Arguments pertinents
La Cour a pour mission d'examiner la régularité de la procédure de désistement, confirmant ainsi la possibilité pour une partie de renoncer à son pourvoi. L'article 1026 du code de procédure civile stipule que « la partie peut toujours se désister de son pourvoi ». En acceptant ce désistement, la Cour rappelle le principe de la liberté pour les parties d'organiser leur litige comme elles l'entendent, y compris la possibilité de renoncer à une voie de recours.
Interprétations et citations légales
L'article 1026 du code de procédure civile, qui consacre la faculté de désistement d'un pourvoi, affirme que la renonciation à agir est un droit dont dispose toute partie engagée dans une procédure. Cela démontre l'importance accordée à la volonté des parties dans la conduite des litiges :
- Code de procédure civile - Article 1026 : « La partie peut toujours se désister de son pourvoi. »

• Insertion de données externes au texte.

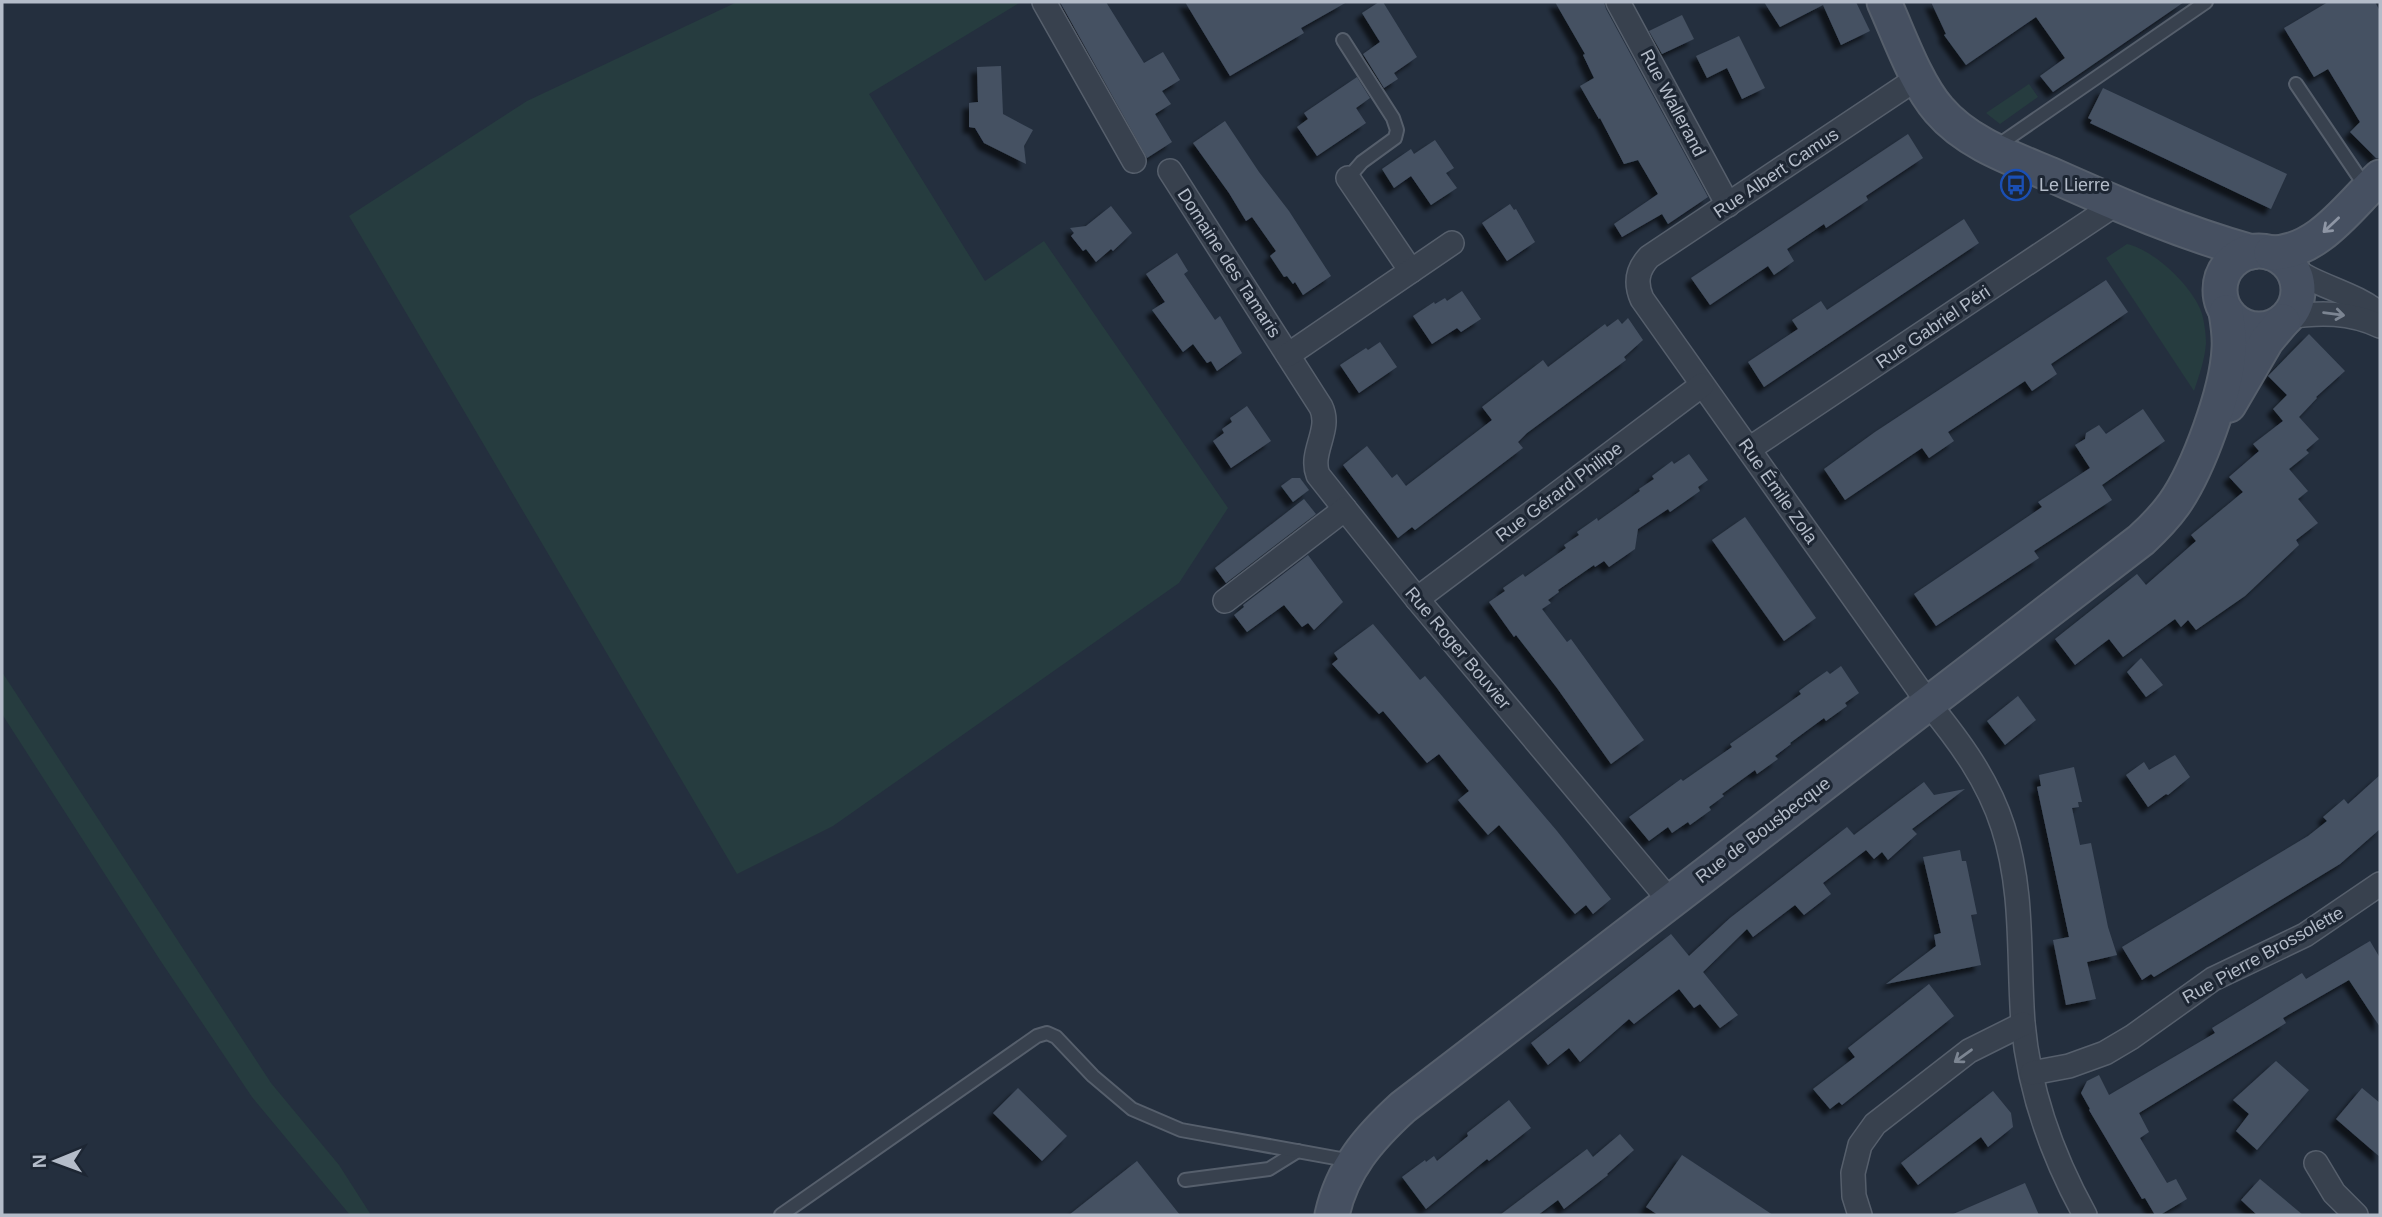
<svg xmlns="http://www.w3.org/2000/svg" width="2382" height="1217" font-family="Helvetica,sans-serif">
<defs>
<filter id="shadow"><feDropShadow dx="-6" dy="6" stdDeviation="2" flood-color="#0009"/></filter>
</defs>
<rect width="100%" height="100%" fill="#242f3e"/>
<g fill="#263c3f">
<path d="M 737,2 L 1021,2 L 869,94 L 985,281 L 1044,241 L 1228,508 L 1179,583 L 833,826 L 737,874 L 349,216 L 527,101 Z"/>
<path d="M 2029,84 L 2038,97 L 2000,124 L 1986,113 Z"/>
<path d="M 2127,244 C 2154,250 2191,285 2201,311 C 2204,319 2206,334 2206,343 C 2205,359 2199,376 2194,391 L 2106,258 Z"/>
<path d="M 2,672 L 271,1083 L 339,1165 L 371,1215 L 350,1215 L 252,1097 L 160,960 L 2,714 Z"/>
</g>
<g fill="#455162" filter="url(#shadow)">
<path d="M 1060,2 L 1106,2 L 1144,63 L 1163,52 L 1180,80 L 1162,91 L 1171,104 L 1155,114 L 1172,142 L 1147,158 Z"/>
<path d="M 1185,2 L 1347,2 L 1301,28 L 1304,33 L 1230,76 Z"/>
<path d="M 1379,2 L 1383,2 L 1417,57 L 1394,73 L 1398,79 L 1384,88 L 1363,54 L 1380,42 L 1362,13 Z"/>
<path d="M 1555,2 L 1604,2 L 1606,9 L 1708,197 L 1668,224 L 1662,214 L 1622,237 L 1614,224 L 1658,194 L 1638,160 L 1624,164 L 1600,118 L 1599,119 L 1580,86 L 1594,78 L 1583,55 L 1585,54 Z"/>
<path d="M 1764,2 L 1856,2 L 1870,31 L 1841,45 L 1823,5 L 1780,27 Z"/>
<path d="M 1931,2 L 2184,2 L 2053,92 L 2040,76 L 2065,58 L 2036,17 L 1966,65 L 1944,35 L 1946,34 Z"/>
<path d="M 2328,2 L 2375,2 L 2380,11 L 2380,158 L 2376,158 L 2350,132 L 2360,122 L 2328,69 L 2314,77 L 2284,28 Z"/>
<path d="M 1682,15 L 1694,39 L 1662,54 L 1649,31 Z"/>
<path d="M 1739,36 L 1765,88 L 1742,99 L 1727,68 L 1707,78 L 1696,56 Z"/>
<path d="M 1001,66 L 1003,114 L 1033,130 L 1024,146 L 1026,164 L 984,143 L 975,128 L 969,127 L 969,103 L 978,102 L 977,67 Z"/>
<path d="M 1357,77 L 1370,98 L 1356,108 L 1366,123 L 1317,156 L 1297,127 L 1308,119 L 1304,113 Z"/>
<path d="M 2103,88 L 2287,174 L 2271,209 L 2090,123 L 2092,120 L 2088,118 Z"/>
<path d="M 1225,121 L 1259,172 L 1289,211 L 1331,276 L 1303,295 L 1295,282 L 1293,284 L 1287,276 L 1284,277 L 1270,256 L 1276,251 L 1252,217 L 1246,221 L 1229,193 L 1193,143 Z"/>
<path d="M 1908,134 L 1923,158 L 1866,196 L 1868,200 L 1826,228 L 1824,224 L 1787,249 L 1794,261 L 1774,275 L 1768,266 L 1710,305 L 1691,278 Z"/>
<path d="M 1435,140 L 1454,168 L 1446,173 L 1457,188 L 1431,205 L 1411,176 L 1394,188 L 1382,169 L 1411,149 L 1414,154 Z"/>
<path d="M 1510,204 L 1514,210 L 1516,209 L 1535,242 L 1507,261 L 1482,223 Z"/>
<path d="M 1111,206 L 1132,233 L 1113,251 L 1111,249 L 1096,262 L 1086,249 L 1083,251 L 1071,236 L 1074,233 L 1070,228 L 1086,226 Z"/>
<path d="M 1964,219 L 1979,243 L 1764,387 L 1748,362 L 1798,329 L 1792,320 L 1821,301 L 1827,310 Z"/>
<path d="M 1177,253 L 1188,271 L 1184,274 L 1215,320 L 1220,316 L 1242,353 L 1217,371 L 1211,361 L 1207,363 L 1193,344 L 1183,352 L 1152,310 L 1165,302 L 1146,274 Z"/>
<path d="M 2106,280 L 2128,312 L 2051,364 L 2057,374 L 2032,391 L 2025,381 L 1948,432 L 1954,441 L 1929,458 L 1922,448 L 1845,500 L 1824,469 L 1875,432 Z"/>
<path d="M 1462,291 L 1481,319 L 1461,332 L 1457,328 L 1432,344 L 1413,316 L 1434,302 L 1435,304 L 1445,298 L 1447,301 Z"/>
<path d="M 1628,318 L 1643,340 L 1624,357 L 1626,360 L 1527,433 L 1518,442 L 1523,448 L 1415,530 L 1412,527 L 1398,538 L 1343,465 L 1367,446 L 1392,478 L 1397,474 L 1406,486 L 1492,420 L 1482,407 L 1543,360 L 1548,367 L 1605,324 L 1607,327 L 1618,319 L 1622,324 Z"/>
<path d="M 2309,334 L 2345,371 L 2316,397 L 2317,398 L 2299,417 L 2319,439 L 2306,450 L 2309,453 L 2289,469 L 2308,491 L 2298,499 L 2318,523 L 2296,540 L 2299,545 L 2245,596 L 2196,630 L 2188,620 L 2181,627 L 2175,619 L 2123,657 L 2109,639 L 2075,665 L 2055,639 L 2137,574 L 2146,585 L 2196,541 L 2191,535 L 2243,492 L 2229,477 L 2259,451 L 2253,444 L 2283,421 L 2273,409 L 2287,395 L 2268,376 Z"/>
<path d="M 1380,342 L 1397,367 L 1359,393 L 1340,365 L 1366,348 L 1368,350 Z"/>
<path d="M 1247,406 L 1271,441 L 1231,468 L 1213,441 L 1224,433 L 1222,429 L 1232,422 L 1230,418 Z"/>
<path d="M 2143,409 L 2165,441 L 2102,485 L 2112,500 L 2034,551 L 2039,558 L 1936,626 L 1914,594 L 2042,507 L 2038,502 L 2090,468 L 2075,445 L 2085,439 L 2086,433 L 2099,425 L 2106,434 Z"/>
<path d="M 1689,454 L 1708,480 L 1698,487 L 1700,491 L 1670,512 L 1668,509 L 1638,529 L 1635,549 L 1609,567 L 1604,561 L 1595,567 L 1594,565 L 1558,590 L 1559,592 L 1548,600 L 1551,603 L 1542,609 L 1567,642 L 1571,639 L 1644,740 L 1611,764 L 1557,688 L 1516,635 L 1514,637 L 1489,602 L 1505,591 L 1503,588 L 1523,574 L 1525,577 L 1566,548 L 1564,545 L 1579,535 L 1577,532 L 1597,518 L 1598,521 L 1640,491 L 1639,489 L 1654,479 L 1652,476 L 1672,461 L 1674,464 Z"/>
<path d="M 1292,478 L 1300,478 L 1309,490 L 1293,502 L 1281,486 Z"/>
<path d="M 1304,499 L 1316,514 L 1226,583 L 1215,568 Z"/>
<path d="M 1745,517 L 1816,618 L 1784,641 L 1712,540 Z"/>
<path d="M 1308,555 L 1343,602 L 1314,630 L 1308,623 L 1302,627 L 1284,605 L 1247,632 L 1234,615 L 1244,607 L 1243,605 Z"/>
<path d="M 1373,624 L 1420,680 L 1425,676 L 1557,831 L 1611,899 L 1593,914 L 1586,905 L 1575,914 L 1499,825 L 1488,835 L 1458,800 L 1469,791 L 1439,754 L 1427,763 L 1383,711 L 1379,714 L 1332,664 L 1338,659 L 1334,653 Z"/>
<path d="M 2141,658 L 2163,685 L 2146,697 L 2127,672 Z"/>
<path d="M 1841,666 L 1859,693 L 1845,703 L 1847,706 L 1826,721 L 1824,718 L 1790,743 L 1791,744 L 1775,756 L 1778,759 L 1757,774 L 1755,770 L 1722,794 L 1724,796 L 1709,807 L 1711,810 L 1690,825 L 1688,822 L 1672,833 L 1668,827 L 1649,841 L 1629,817 L 1681,779 L 1683,781 L 1732,747 L 1730,744 L 1801,694 L 1799,691 L 1807,685 L 1827,671 L 1830,674 Z"/>
<path d="M 2018,696 L 2036,720 L 2005,745 L 1987,721 Z"/>
<path d="M 2175,755 L 2190,777 L 2168,795 L 2166,794 L 2148,807 L 2126,775 L 2144,762 L 2149,770 Z"/>
<path d="M 2074,767 L 2082,802 L 2078,802 L 2079,807 L 2072,808 L 2080,845 L 2091,843 L 2108,927 L 2117,955 L 2087,962 L 2096,999 L 2066,1005 L 2053,940 L 2069,937 L 2037,787 L 2041,786 L 2039,775 Z"/>
<path d="M 2380,775 L 2380,829 L 2340,864 L 2154,977 L 2151,974 L 2142,980 L 2122,947 L 2308,836 L 2327,821 L 2323,817 L 2344,799 L 2348,804 Z"/>
<path d="M 1924,782 L 1934,795 L 1965,789 L 1912,829 L 1917,834 L 1888,860 L 1882,852 L 1874,859 L 1866,850 L 1823,883 L 1831,894 L 1804,915 L 1795,905 L 1753,937 L 1747,929 L 1703,972 L 1738,1015 L 1720,1028 L 1700,1004 L 1694,1008 L 1679,989 L 1634,1024 L 1629,1019 L 1580,1062 L 1569,1048 L 1548,1065 L 1531,1043 L 1671,934 L 1689,956 L 1730,918 L 1847,827 L 1854,835 Z"/>
<path d="M 1960,850 L 1962,861 L 1966,861 L 1977,914 L 1971,915 L 1981,965 L 1886,984 L 1936,946 L 1934,935 L 1941,933 L 1923,857 Z"/>
<path d="M 2370,941 L 2380,958 L 2380,1027 L 2349,980 L 2283,1018 L 2286,1023 L 2139,1113 L 2149,1132 L 2140,1138 L 2167,1183 L 2176,1179 L 2187,1199 L 2160,1215 L 2155,1215 L 2145,1198 L 2142,1199 L 2089,1110 L 2090,1109 L 2081,1093 L 2087,1081 L 2099,1075 L 2109,1095 L 2215,1033 L 2212,1028 L 2302,973 L 2306,979 Z"/>
<path d="M 1929,984 L 1954,1016 L 1842,1105 L 1839,1102 L 1830,1109 L 1813,1089 L 1855,1057 L 1848,1048 Z"/>
<path d="M 2276,1061 L 2309,1090 L 2257,1150 L 2236,1131 L 2249,1114 L 2233,1100 Z"/>
<path d="M 1018,1088 L 1067,1136 L 1042,1161 L 993,1113 Z"/>
<path d="M 2362,1088 L 2380,1103 L 2380,1157 L 2336,1119 Z"/>
<path d="M 1993,1091 L 2011,1113 L 2013,1127 L 1988,1147 L 1981,1137 L 1918,1185 L 1901,1163 Z"/>
<path d="M 1509,1100 L 1531,1128 L 1489,1161 L 1487,1159 L 1426,1209 L 1402,1177 L 1425,1160 L 1426,1162 L 1434,1156 L 1437,1161 L 1468,1136 L 1467,1133 Z"/>
<path d="M 1620,1134 L 1634,1150 L 1607,1174 L 1608,1175 L 1564,1209 L 1558,1200 L 1538,1215 L 1500,1215 L 1587,1149 L 1593,1157 Z"/>
<path d="M 1682,1155 L 1773,1215 L 1658,1215 L 1646,1207 Z"/>
<path d="M 1137,1161 L 1180,1215 L 1069,1215 Z"/>
<path d="M 2260,1179 L 2303,1215 L 2257,1215 L 2241,1200 Z"/>
<path d="M 2025,1183 L 2039,1215 L 1951,1215 Z"/>
</g>
<g fill="none" stroke-linecap="round" stroke-linejoin="round">
<g stroke="#565f6c" stroke-width="16">
<g id="lane">
<path d="M 1343,40 L 1393,118 L 1397,130 L 1395,138 L 1362,162 L 1348,178"/>
<path d="M 2296,84 L 2367,189"/>
<path d="M 1997,146 L 2206,2"/>
<path d="M 1185,1180 L 1269,1169 L 1298,1151"/>
<path d="M 781,1215 L 1037,1036 L 1047,1033 L 1056,1037 L 1093,1076 L 1132,1109 L 1181,1130 L 1352,1161"/>
</g>
</g>
<g stroke="#565f6c" stroke-width="26">
<g id="street">
<path d="M 1044,2 L 1134,161"/>
<path d="M 1618,2 L 1728,205"/>
<path d="M 1919,77 L 1649,257 C 1637,270 1635,283 1642,299 L 1929,704 C 1960,742 1988,780 2003,827 C 2024,892 2018,957 2023,1023 C 2029,1090 2053,1157 2085,1215"/>
<path d="M 1170,171 L 1321,407 C 1332,430 1309,452 1318,475 L 1345,509"/>
<path d="M 1348,178 L 1411,271"/>
<path d="M 2287,264 C 2315,287 2352,291 2380,314"/>
<path d="M 2287,317 C 2320,312 2350,312 2380,326"/>
<path d="M 1288,355 L 1452,243"/>
<path d="M 1749,449 L 2116,204"/>
<path d="M 1417,599 L 1702,385"/>
<path d="M 1225,601 L 1345,509 L 1417,599 L 1670,901"/>
<path d="M 2032,1073 L 2069,1066 L 2105,1053 L 2132,1037 L 2213,979 L 2305,935 L 2380,884"/>
<path d="M 2316,1163 L 2334,1193 L 2356,1215"/>
<path d="M 1860,1215 L 1854,1196 L 1853,1173 L 1860,1145 L 1875,1124 L 1969,1051 L 2023,1024"/>
</g>
</g>
<g stroke="#565f6c" stroke-width="37">
<g id="secondary">
<path d="M 1884,2 C 1899,35 1916,84 1939,110 C 1968,144 2014,159 2054,176 C 2119,205 2183,233 2252,252"/>
<circle cx="2259" cy="290" r="39"/>
<path d="M 2271,253 C 2318,253 2349,206 2380,177"/>
<path d="M 2229,405 L 2267,340 L 2283,321"/>
<path d="M 1332,1215 C 1342,1169 1369,1138 1403,1107 L 2141,540 C 2153,529 2164,518 2174,504 C 2198,470 2227,391 2229,349 C 2230,336 2228,324 2226,312"/>
</g>
</g>
<use href="#lane" stroke="#38414e" stroke-width="12"/>
<use href="#street" stroke="#38414e" stroke-width="23"/>
<use href="#secondary" stroke="#465061" stroke-width="33"/>
</g>
<defs><path id="oneway-shaft" d="M-6 0H5M1.5-3L5.5 0L1.5 3" fill="none" stroke-width="1.6" stroke-linecap="round" stroke-linejoin="round" transform="scale(1.75)"/></defs>
<use stroke="#8e96a5" href="#oneway-shaft" transform="translate(2331 225) rotate(137)"/>
<g stroke="#7c8592">
<use href="#oneway-shaft" transform="translate(2334 314) rotate(7)"/>
<use href="#oneway-shaft" transform="translate(1963 1056) rotate(144)"/>
</g>
<defs>
<g id="bus-ring" transform="scale(1.575)"><circle r="9.5" fill="#1d2633" stroke="#1a4fb4" stroke-width="1.5"/><path d="M-5-6H5V4H4V6H2V4H-2V6H-4V4H-5ZM-3.5-4V0h7V-4ZM-3.5 1.2v1.5H-2V1.2ZM2 1.2v1.5H3.5V1.2Z" fill="#1a4fb4"/></g>
</defs>
<g fill-rule="evenodd">
<use href="#bus-ring" x="2016" y="185"/>
</g>
<g text-anchor="middle" dominant-baseline="central" stroke-width="6" stroke-linejoin="round" paint-order="stroke">
<g font-size="18" fill="#b4bcc9" stroke="#1d2633">
<text transform="translate(1673 103) rotate(62)">Rue Wallerand</text>
<text transform="translate(1776 173) rotate(-34)">Rue Albert Camus</text>
<text transform="translate(1229 263) rotate(57)">Domaine des Tamaris</text>
<text transform="translate(1933 327) rotate(-34)">Rue Gabriel Péri</text>
<text transform="translate(1778 491) rotate(55)">Rue Émile Zola</text>
<text transform="translate(1559 492) rotate(-37)">Rue Gérard Philipe</text>
<text transform="translate(1458 648) rotate(50)">Rue Roger Bouvier</text>
<text transform="translate(1763 830) rotate(-37)">Rue de Bousbecque</text>
<text transform="translate(2263 955) rotate(-29)">Rue Pierre Brossolette</text>
</g>
<g font-size="18" fill="#b4bcc9" stroke="#1d2633" text-anchor="start">
<text x="2039" y="185">Le Lierre</text>
</g>
</g>
<rect width="2382" height="1217" fill="none" stroke="#b4bcc9" stroke-width="7"/>
<g transform="translate(56 1161) rotate(269)" stroke="#1d2633" stroke-width="5" paint-order="stroke">
<path d="M0-5L12 26L0 18L-12 26Z" fill="#b4bcc9"/>
<text y="-10" font-size="19" font-weight="bold" text-anchor="middle" fill="#b4bcc9">N</text>
</g>
</svg>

Cette disposition reflète le principe fondamental d'autonomie de la volonté, élément clé dans le droit procédural français. En agissant ainsi, M. [C], [E] [Z] exerce son droit de disposer de l'instance, scénario souvent observé dans des litiges où une solution amiable est recherchée, ou lorsque les coûts et les enjeux d'un pourvoi ne justifient pas la poursuite de l'action.
La décision rendue par la conseillère référendaire souligne la liberté des parties dans la gestion de leurs recours judiciaires, tout en assurant que les formalités légales soient respectées pour garantir la validité de cet acte de désistement.